I pray that none of them collide or fall like they sometimes do.
The pro racing contingent have said over and over like a broken record that greyhounds love to race and you can see it when they run around the track. And I say — if you were stuck in a narrow, dark (and hot) box, you would love to run too… run far away from that box.
The race is over a few seconds after it’s begun. We decide not to wait until race number three. I cannot bear to watch more dogs pushed in to the dark, narrow starting boxes and listen to more cries.
We go back inside and see people hunched over their programs and vacantly staring at other races on suspended TVs.
Live greyhound racing exists in seven states. Tucson Greyhound Park is Arizona’s last live dog track. It’s a dying sport.
Greyhound racing is for losers.
(Photos courtesy of Perry Woods)
What do you think Tipsy? that about covers it, huh?

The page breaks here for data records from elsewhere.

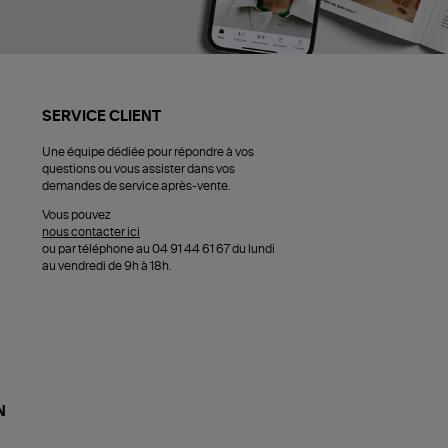
SERVICE CLIENT
Une équipe dédiée pour répondre à vos
questions ou vous assister dans vos
demandes de service après-vente.
Vous pouvez
nous contacter ici
ou par téléphone au 04 91 44 61 67 du lundi
au vendredi de 9h à 18h.
N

Tipsy is very playful and snuggly. He has a lot of energy for a senior dog. He is friendly and affectionate—he will look for people if they’ve left the room. He will approach to have his ears scratched. He smiles when it is supper time. Tipsy would do well in a working family home with older, well-mannered children, 10 and up. He is good with other dogs of all sizes and would probably be fine as an only dog.  For more information about this dog, and other rescued racing greyhounds looking for homes, go here. If you don't know about the plight of racing greyhounds go here.

1 comment:

greygarious said...

I was on the Grey2K Steering Committee in 2000. Nobody opposes dog racing more than I do, but there is enough to criticize without resorting to hyperbole. I firmly believe that we hurt our cause if we exaggerate or misrepresent our assertions, since it gives ammunition to the industry if they can catch us in an inaccuracy. Like Karen, I went to a track on a hot (though not over 100 degrees) summer night just to see for myself. This was in Massachusetts, and I only went once. I saw a comparable situation on the gambling floor and bar area, with the grandstands vacant save for a handful of onlookers. But the yelping from the dogs was not fear or misery, it was excitement. It was the same noise as my trio of rescued racers made when a bird was trapped in the fenced-in cat run beneath my porch and they were out in the yard trying to get to it. The same desperate yelping as my most recent adoptee when I took him to a greyhound group walk. He saw a group of greyhounds in winter coats and began lunging on the leash in his excitement to start what he clearly thought was a race. I had to abort the walk because he kept shrieking and leaping, sure that he could win if I'd just drop that leash. His brief career at a lower-end track was unremarkable. He wasn't fast but he was VERY game. The Boston area tracks tried to court favorable press by holding a yearly event for adoptees, which included fun racing over a short span of track, avoiding the sharp turns. Most of the dogs leaped and yelped enthusiastically when they realized where they were, and grinned from ear to ear after their "race". These dogs shouldn't be caged, fed, deprived of affection and medical care the way they are, but there is no denying that they love to run.